I mentioned earlier that HAL, Ellie Arroway and Dilbert are the most commonly
quoted fictional characters. Ellie Arroway makes the list for two reasons:
she's modeled off of a real astronomer, Jill Tarter of the SETI Institute,
but her contribution to the scientific discussion is twofold: the first is
that she is often somewhat derisively mentioned regarding her use of
headphones listening to cosmos, but the other is far more seriously
considered for her wormhole transportation system.

Carl Sagan wanted to write a philosophical novel in "Contact," one that
discusses the nature of our existence in the absence of any God, the nature
of faith, and our intrinsic loneliness, thus he made his heroine an orphan,
symbolic of us all. But to do this he needed a mechanism to transport Ellie
across the galaxy at speeds much faster than the speed of light. Sagan called
Kip Thorne at CalTech, a good friend, and asked him to see if he could devise
a theoretically plausible mechanism for Ellie's transportation mechanism. By
that time that Sagan had asked, Thorne had already made himself famous for
accurately characterizing the properties of the accretion disc surrounding a
black hole, allowing black holes to be affirmatively recognized for the first
time.

Thorne set out to what Sagan wanted and invented "wormholes" for "Contact," a
situation where an extremely advanced civilization might be able to grab one
of the microwormholes that might theoretically exist as part of the quantum
foam, greatly enlarge it, and make it stable by coating its sides with some
sort of substance that exhibits negative gravity.
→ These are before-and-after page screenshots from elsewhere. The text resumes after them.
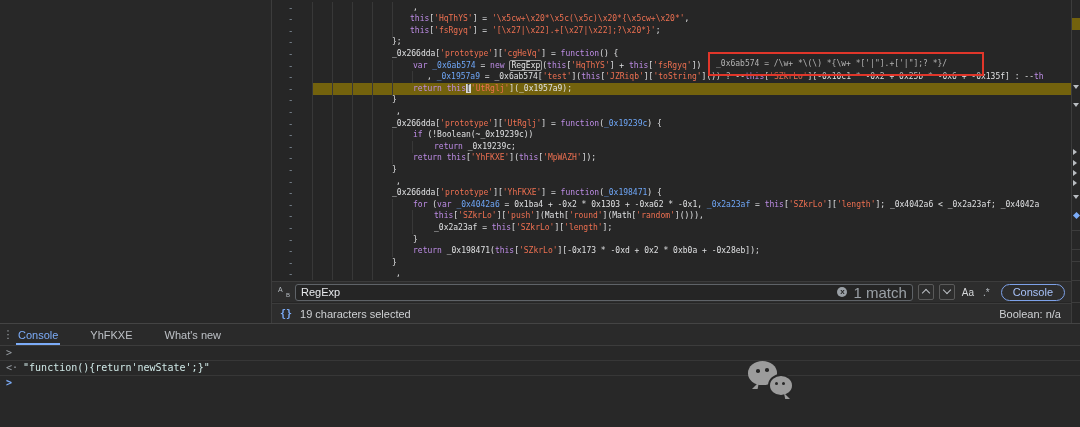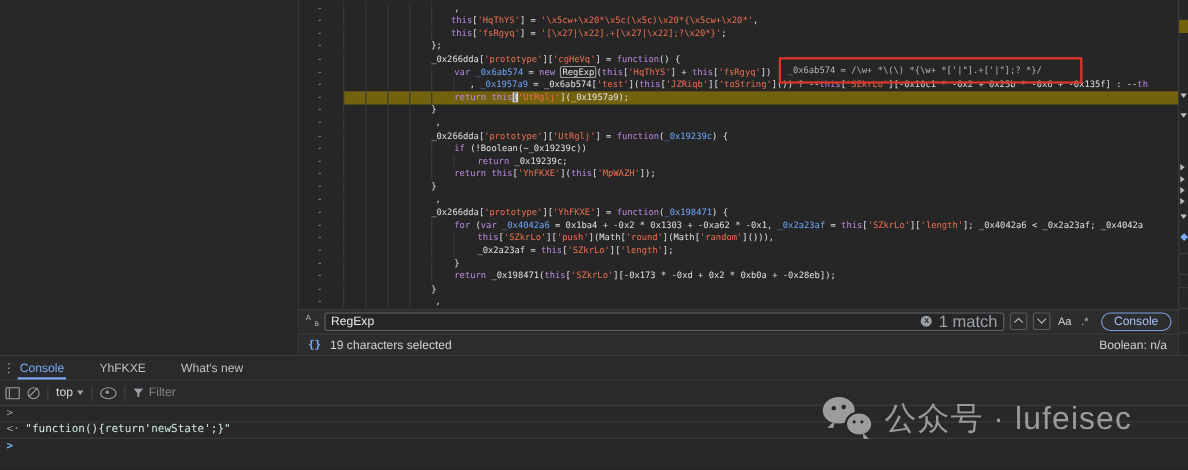--- a/index.html
+++ b/index.html
@@ -172,36 +172,20 @@
       <div class="strip-sep" style="top: 302px;"></div>
     </div>
 
   <div id="console-drawer">
     <div id="console-tabs">
       <span id="kebab-icon">⋮</span>
       <span class="tab active">Console</span>
       <span class="tab">YhFKXE</span>
       <span class="tab">What's new</span>
     </div>
-    <div id="console-toolbar">
-      <span id="sidebar-icon"></span>
-      <span id="clear-console-icon"></span>
-      <span class="tb-sep"></span>
-      <span id="context-select">
-        <span>top</span>
-        <span id="context-caret"></span>
-      </span>
-      <span class="tb-sep"></span>
-      <span id="eye-icon"></span>
-      <span class="tb-sep"></span>
-      <span id="filter-box">
-        <span id="funnel-icon"></span>
-        <span id="filter-placeholder">Filter</span>
-      </span>
-    </div>
     <div id="console-log">
       <div class="con-row">
         <span class="con-prefix">&gt;</span>
       </div>
       <div class="con-row">
         <span class="con-prefix">&lt;·</span>
         <span id="console-result">"function(){return'newState';}"</span>
       </div>
       <div class="con-row" style="border-bottom:none">
         <span class="con-prefix prompt-chevron">&gt;</span>
@@ -213,16 +197,15 @@
     <span id="wechat-icon">
       <span class="bub-big">
           <span class="eye-dot" style="left:8px;top:8px"></span>
           <span class="eye-dot" style="left:17px;top:7px"></span>
         </span>
       <span class="bub-small">
           <span class="eye-dot" style="left:5px;top:6px;width:3px;height:3px"></span>
           <span class="eye-dot" style="left:12px;top:6px;width:3px;height:3px"></span>
         </span>
     </span>
-    <span id="watermark-text">公众号 · lufeisec</span>
   </div>
 
 </div>
 
 </body></html>

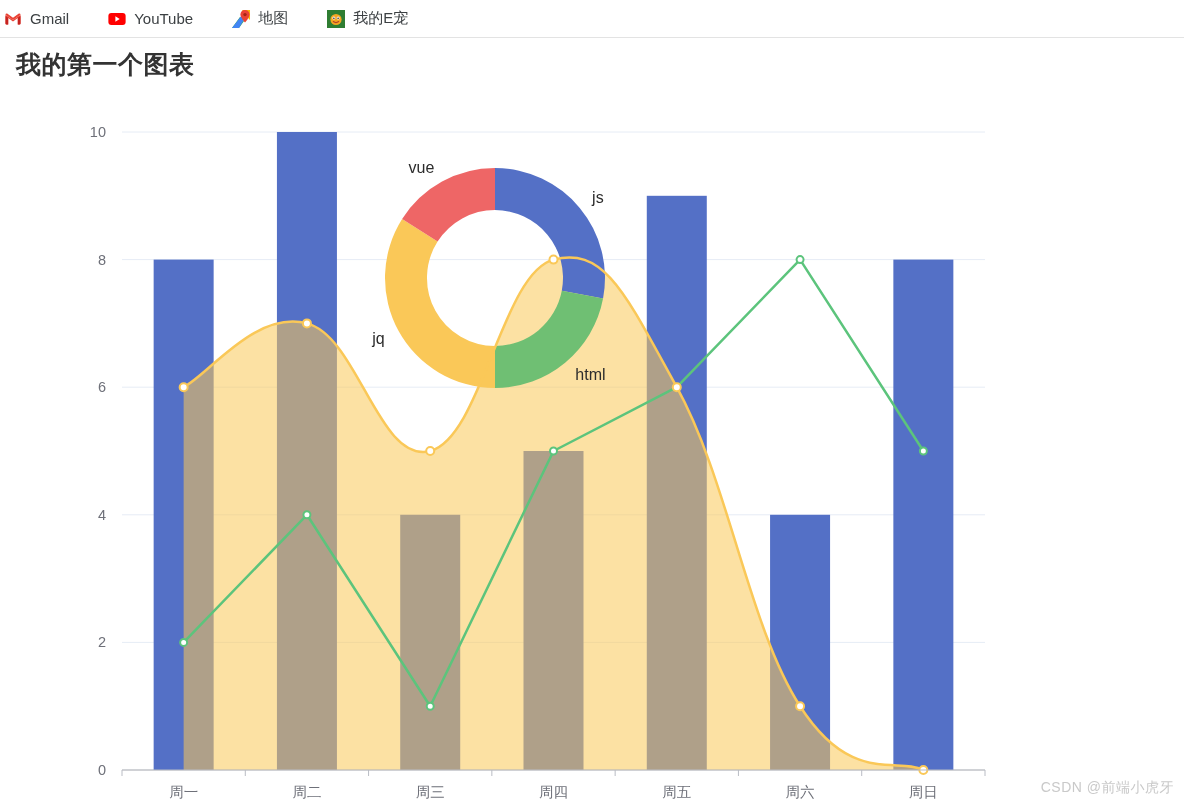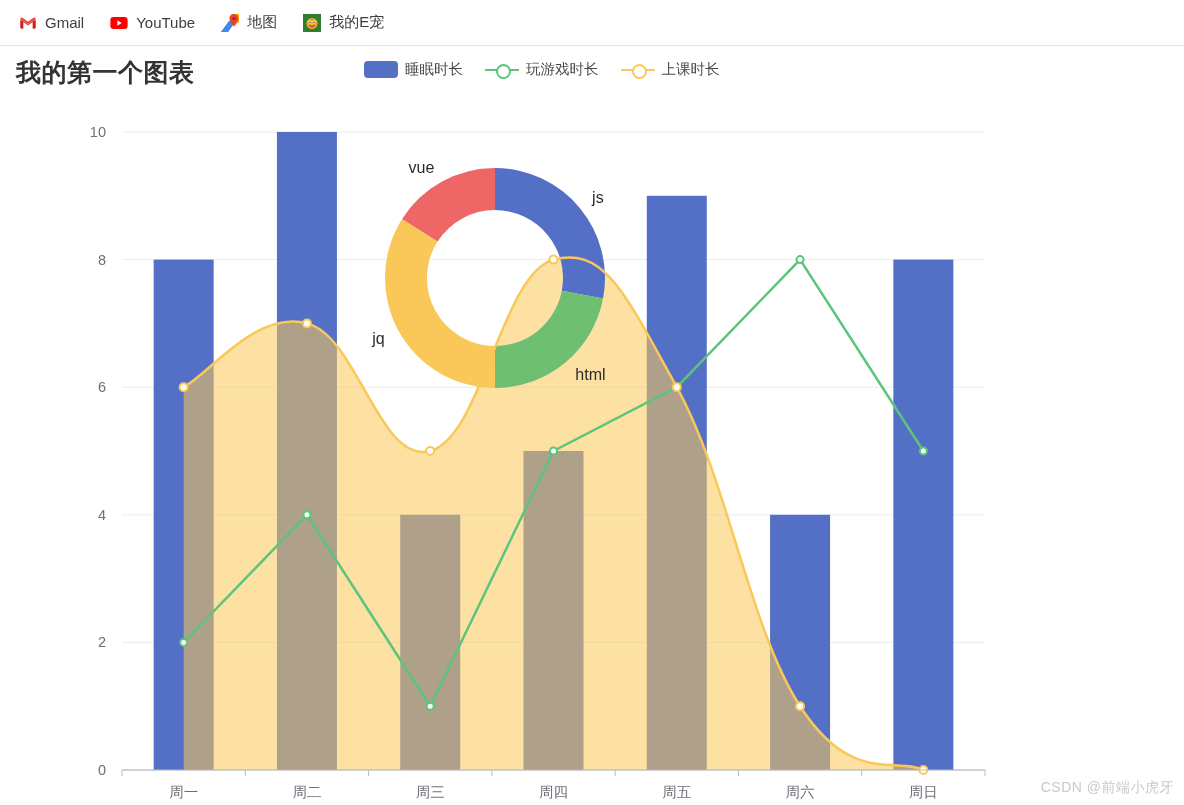--- a/index.html
+++ b/index.html
@@ -7,25 +7,25 @@
   body {
     width: 1184px; height: 805px;
     background: #ffffff;
     font-family: "Liberation Sans", "DejaVu Sans", sans-serif;
     overflow: hidden;
     position: relative;
   }
 
   
   #bookmark-bar {
-    height: 46px;
+    height: 38px;
     display: flex;
     align-items: center;
-    padding-left: 19px;
-    gap: 26px;
+    padding-left: 4px;
+    gap: 39px;
     border-bottom: 1px solid #e3e3e3;
     background: #ffffff;
   }
   .bm-item { display:flex; align-items:center; gap:8px; cursor:pointer; }
   .bm-label { font-size: 15px; color:#3c4043; white-space:nowrap; }
   .bm-ico { width:18px; height:18px; flex:0 0 18px; display:block; }
 
   
   #chart-header {
     position: relative;
@@ -123,34 +123,20 @@
         <path d="M6.4 11.6q2.6 2 5.2 0" stroke="#b3402a" stroke-width="1.3" fill="none" stroke-linecap="round"></path>
       </svg>
     </span>
     <span class="bm-label">我的E宠</span>
   </div>
 </div>
 
 <div id="chart-header">
   <div id="page-title">我的第一个图表</div>
 
-  <div id="legend">
-    <div class="legend-item">
-      <span class="lg-bar" style="background:#5470C6"></span>
-      <span class="legend-text">睡眠时长</span>
-    </div>
-    <div class="legend-item">
-      <span class="lg-line" style="color:#5CC47C"></span>
-      <span class="legend-text">玩游戏时长</span>
-    </div>
-    <div class="legend-item">
-      <span class="lg-line" style="color:#FAC858"></span>
-      <span class="legend-text">上课时长</span>
-    </div>
-  </div>
 </div>
 
 <div id="chart-area">
   <svg id="chart-svg" width="1184" height="715" viewBox="0 0 1184 715">
     <g id="grid-lines">
         <line x1="122" x2="985" y1="680" y2="680" stroke="#cfcfcf" stroke-width="1"></line>
         <line x1="122" x2="985" y1="552.4" y2="552.4" stroke="#e6ecf5" stroke-width="1"></line>
         <line x1="122" x2="985" y1="424.79999999999995" y2="424.79999999999995" stroke="#e6ecf5" stroke-width="1"></line>
         <line x1="122" x2="985" y1="297.2" y2="297.2" stroke="#e6ecf5" stroke-width="1"></line>
         <line x1="122" x2="985" y1="169.59999999999997" y2="169.59999999999997" stroke="#e6ecf5" stroke-width="1"></line>

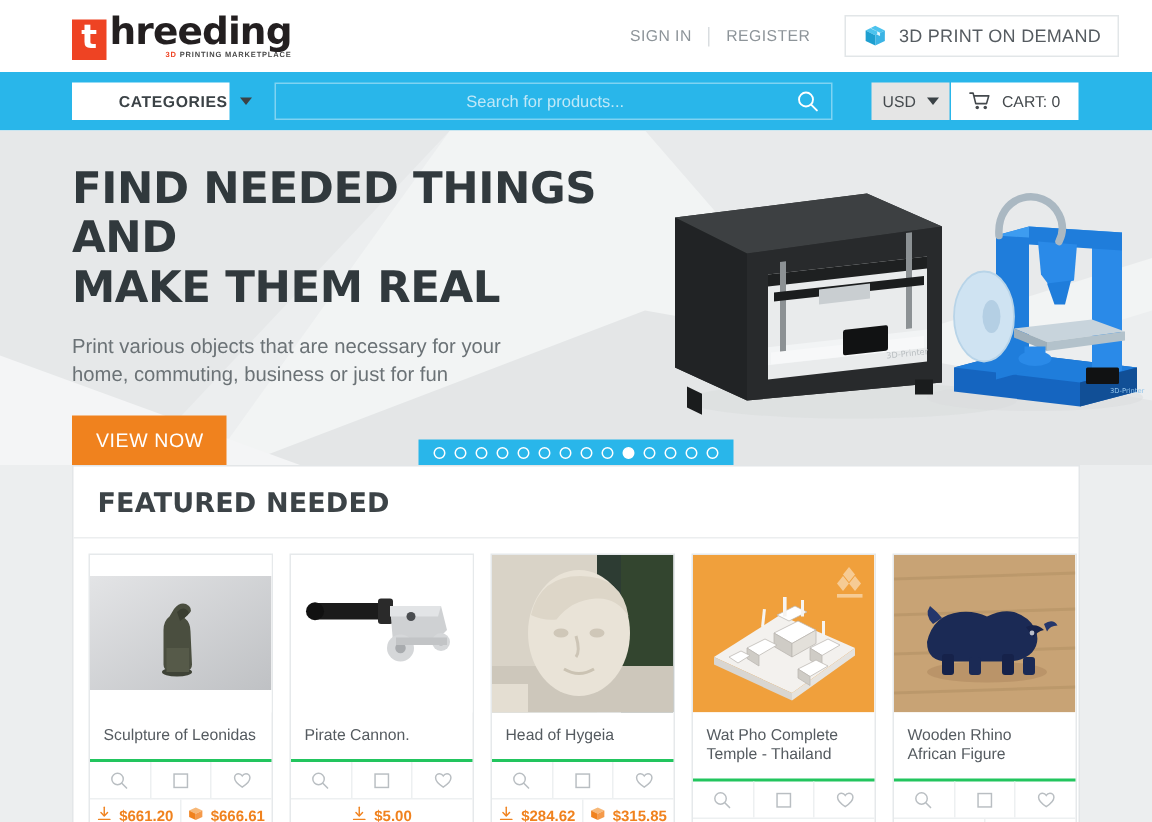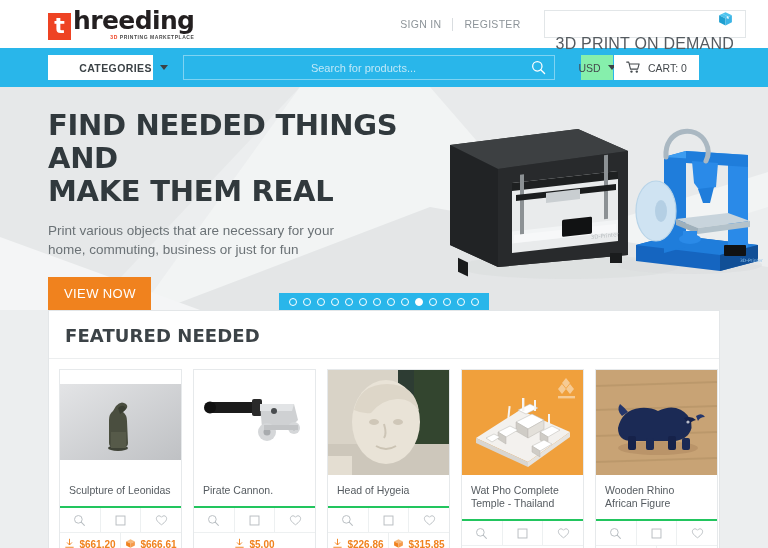--- a/index.html
+++ b/index.html
@@ -48,26 +48,26 @@
     display: flex; align-items: center; gap: 0;
   }
   .auth-link {
     font-size: 10.5px; color: #8d9499; letter-spacing: .3px;
     padding: 0 11px; text-decoration: none; cursor: pointer;
     white-space: nowrap;
   }
   .auth-sep { width: 1px; height: 13px; background: #d9dde0; }
 
   .top-btn {
-    display: flex; align-items: flex-end; gap: 7px;
+    display: flex; align-items: center; gap: 7px;
     height: 28px; padding: 0 11px;
     border: 1px solid #e2e6e8;
     background: #fff;
-    font-size: 16px; color: #555b60; letter-spacing: .2px;
-    white-space: nowrap; cursor: pointer; flex-direction: column;
+    font-size: 12px; color: #555b60; letter-spacing: .2px;
+    white-space: nowrap; cursor: pointer;
   }
   .top-btn.first { margin-left: 12px; }
   .top-btn.second { margin-left: 10px; }
 
   
   .ico-cube { width: 17px; height: 16px; flex: 0 0 17px; }
   .ico-shop { width: 17px; height: 15px; flex: 0 0 17px; }
 
   
   .searchbar {
@@ -103,22 +103,22 @@
     flex: 1; border: none; outline: none; background: transparent;
     font-size: 11px; color: #ffffff;
     font-family: "Liberation Sans", sans-serif;
     text-align: center;
   }
   .search-input::placeholder { color: #bfe8f8; }
   .search-ico { width: 15px; height: 15px; flex: 0 0 15px; cursor: pointer; }
 
   .currency-btn {
     margin-left: 26px;
-    width: 32px; height: 25px;
-    background: #86efac;
+    width: 52px; height: 25px;
+    background: #e5e5e5;
     display: flex; align-items: center; justify-content: center; gap: 7px;
     font-size: 10.5px; color: #44494d; cursor: pointer;
   }
   .cart-btn {
     margin-left: 1px;
     height: 25px; padding: 0 12px;
     background: #fff;
     display: flex; align-items: center; gap: 7px;
     font-size: 10.5px; color: #44494d; cursor: pointer;
     white-space: nowrap;
@@ -545,21 +545,21 @@
               </svg>
             </div>
           </div>
           <div class="card-prices">
             <div class="price">
               <span><svg viewBox="0 0 14 14" width="11" height="11">
                   <line x1="7" y1="1.5" x2="7" y2="8.4" stroke="#f0821e" stroke-width="1.2" stroke-linecap="round"></line>
                   <path d="M4.2 6 L7 8.9 L9.8 6" fill="none" stroke="#f0821e" stroke-width="1.2" stroke-linecap="round" stroke-linejoin="round"></path>
                   <line x1="2.2" y1="11.8" x2="11.8" y2="11.8" stroke="#f0821e" stroke-width="1.2" stroke-linecap="round"></line>
                 </svg></span>
-              <span>$226.86</span>
+              <span>$284.62</span>
             </div>
             <div class="price">
               <span><svg viewBox="0 0 14 14" width="11" height="11">
                   <path d="M7 1.6 L12.6 4.3 L7 7 L1.4 4.3 Z" fill="#f7b878"></path>
                   <path d="M1.4 4.3 L7 7 L7 12.4 L1.4 9.7 Z" fill="#f0821e"></path>
                   <path d="M12.6 4.3 L7 7 L7 12.4 L12.6 9.7 Z" fill="#f59a4a"></path>
                 </svg></span>
               <span>$315.85</span>
             </div>
           </div>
While Kip Thorne's wormholes were only meant to be a literary device in the
novel, they did two things. The first was to spawn some truly serious
theoretical work on whether or not they could be true (the jury's still out),
and the second was to instantly make them part of the science fiction
vocabulary, used everywhere nowadays as if they were as much a proven fact as
the Roswell aliens.

Thus in this particular case, a science fiction novel did incite serious
scientific investigation, although the conditions were far from the normal.
Two extremely well-respected scientists concocted the notion in order to
better help Sagan write his philosophical novel, although as you can imagine,
the philosophy of the novel is almost always overlooked by the casual reader
and it is the wormholes that are the idea that remains etched in the mind.

Go to Google and type in "wormholes carl sagan kip thorne" and you'll find a
hundred sites that explain the history of the "invention" of wormholes in
some detail, including NASA, BBC and PBS sites.